Even though I’m a fairly recent shareholder, I can’t say that I completely disagree with the naysayers. What comes up most often is that T stock has an extremely heavy debt load. In addition, as our own Vince Martin noted, AT&T is a low-growth entity. At some point, if core financial metrics don’t improve, that lofty dividend may not last.
However, as InvestorPlace contributor Laura Hoy explained, T stock might work out for those willing to exercise patience. For instance, management is focusing on profitability as opposed to market share. And as the 5G rollout becomes an increasing reality, AT&T should experience a sizable demand lift.
Altria Group (MO)
As with AT&T, Altria Group (NYSE:MO) attracts investors for its massive 6.4% dividend yield. But in recent years, MO stock hasn’t really belonged on a list of best dividend stocks to buy. Although Altria — which is most famous for the iconic Marlboro brand — is a vice play, it has one crucial problem: people aren’t smoking like they used to.
That’s especially true for millennials, who have largely shunned the behavior. Logically, this is a huge headwind for MO stock, which explains its volatility. However, what I like here is that management hasn’t given up. They’re going after what millennials do like, and that’s weed.
In the tail end of 2018, Altria made headlines when it invested $1.8 billion in Cronos Group (NASDAQ:CRON). But once was massive optimism has faded this year. Did Altria make a mistake?

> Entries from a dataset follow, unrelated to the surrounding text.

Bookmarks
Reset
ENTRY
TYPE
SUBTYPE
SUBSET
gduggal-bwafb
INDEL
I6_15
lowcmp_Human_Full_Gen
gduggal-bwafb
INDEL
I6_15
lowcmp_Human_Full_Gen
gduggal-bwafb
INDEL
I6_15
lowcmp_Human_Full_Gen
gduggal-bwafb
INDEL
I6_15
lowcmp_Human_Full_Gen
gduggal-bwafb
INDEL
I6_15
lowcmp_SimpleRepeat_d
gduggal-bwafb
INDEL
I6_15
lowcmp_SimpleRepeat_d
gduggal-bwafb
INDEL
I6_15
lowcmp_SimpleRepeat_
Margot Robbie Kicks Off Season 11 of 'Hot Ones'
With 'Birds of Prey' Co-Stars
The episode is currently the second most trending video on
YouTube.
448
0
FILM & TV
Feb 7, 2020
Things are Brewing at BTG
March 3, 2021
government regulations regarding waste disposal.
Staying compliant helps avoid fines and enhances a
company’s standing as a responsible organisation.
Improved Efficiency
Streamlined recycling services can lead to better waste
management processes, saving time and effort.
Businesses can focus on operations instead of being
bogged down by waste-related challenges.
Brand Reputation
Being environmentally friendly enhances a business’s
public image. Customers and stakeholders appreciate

I don’t think so. Marijuana firms have suffered because of legal and administrative challenges beyond their control. But once these obstacles fade, cannabis should rise. Therefore, I wouldn’t give up yet on MO stock.
AMC Entertainment (AMC)
If you’re basing your dividend stocks to buy on irrelevancy, AMC Entertainment (NYSE:AMC) would probably jump to the top of the list. When you have streaming companies like Netflix (NASDAQ:NFLX) dominating in-home entertainment, AMC stock seems anachronistic. Also, it doesn’t help that the company’s cineplexes are almost always located in shopping centers, which themselves are fading.

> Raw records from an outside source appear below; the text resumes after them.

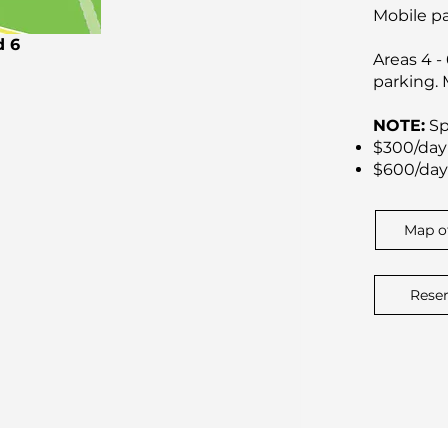
Mobile pa
d 6
Areas 4 -
parking.
NOTE:
Sp
$300/day 
$600/day 
Map o
Rese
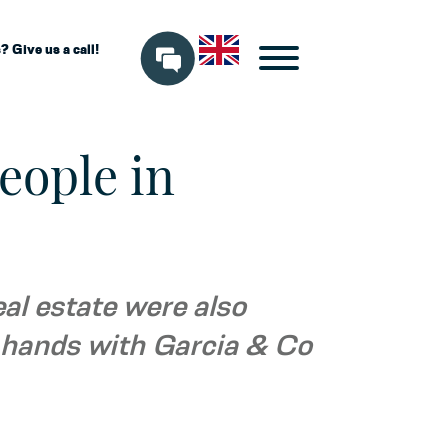
 Give us a call!
eople in
eal estate were also
d hands with Garcia & Co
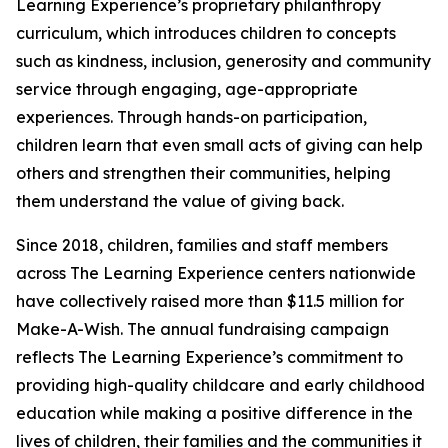
Learning Experience’s proprietary philanthropy
curriculum, which introduces children to concepts
such as kindness, inclusion, generosity and community
service through engaging, age-appropriate
experiences. Through hands-on participation,
children learn that even small acts of giving can help
others and strengthen their communities, helping
them understand the value of giving back.
Since 2018, children, families and staff members
across The Learning Experience centers nationwide
have collectively raised more than $11.5 million for
Make-A-Wish. The annual fundraising campaign
reflects The Learning Experience’s commitment to
providing high-quality childcare and early childhood
education while making a positive difference in the
lives of children, their families and the communities it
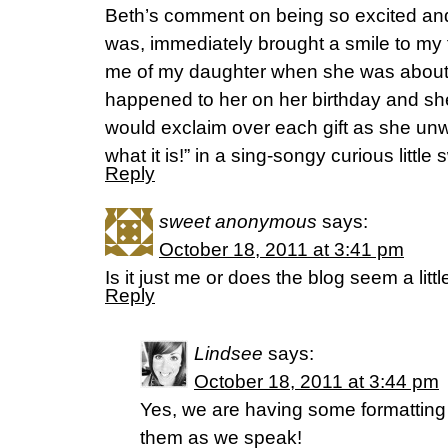
Beth’s comment on being so excited and
was, immediately brought a smile to my
me of my daughter when she was about
happened to her on her birthday and sh
would exclaim over each gift as she unw
what it is!” in a sing-songy curious little
Reply
sweet anonymous
says:
October 18, 2011 at 3:41 pm
Is it just me or does the blog seem a litt
Reply
Lindsee
says:
October 18, 2011 at 3:44 pm
Yes, we are having some formatting
them as we speak!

So why gamble on AMC stock, especially since it has lost so much money? Unlike other risky names, I know the pain because my stake isn’t in the black. However, I genuinely believe that the markets are overreacting to bad news. For instance, it’s not the company’s fault that most of this year’s top draws will be released toward the latter end of this year.
Beyond that, AMC stock offers an experience that you can’t replicate in the living room. And relative to other forms of entertainment, the box office is cheap. That’s going to play a major role if the economy stumbles into a recession.
As of this writing, Josh Enomoto is long T stock and AMC stock.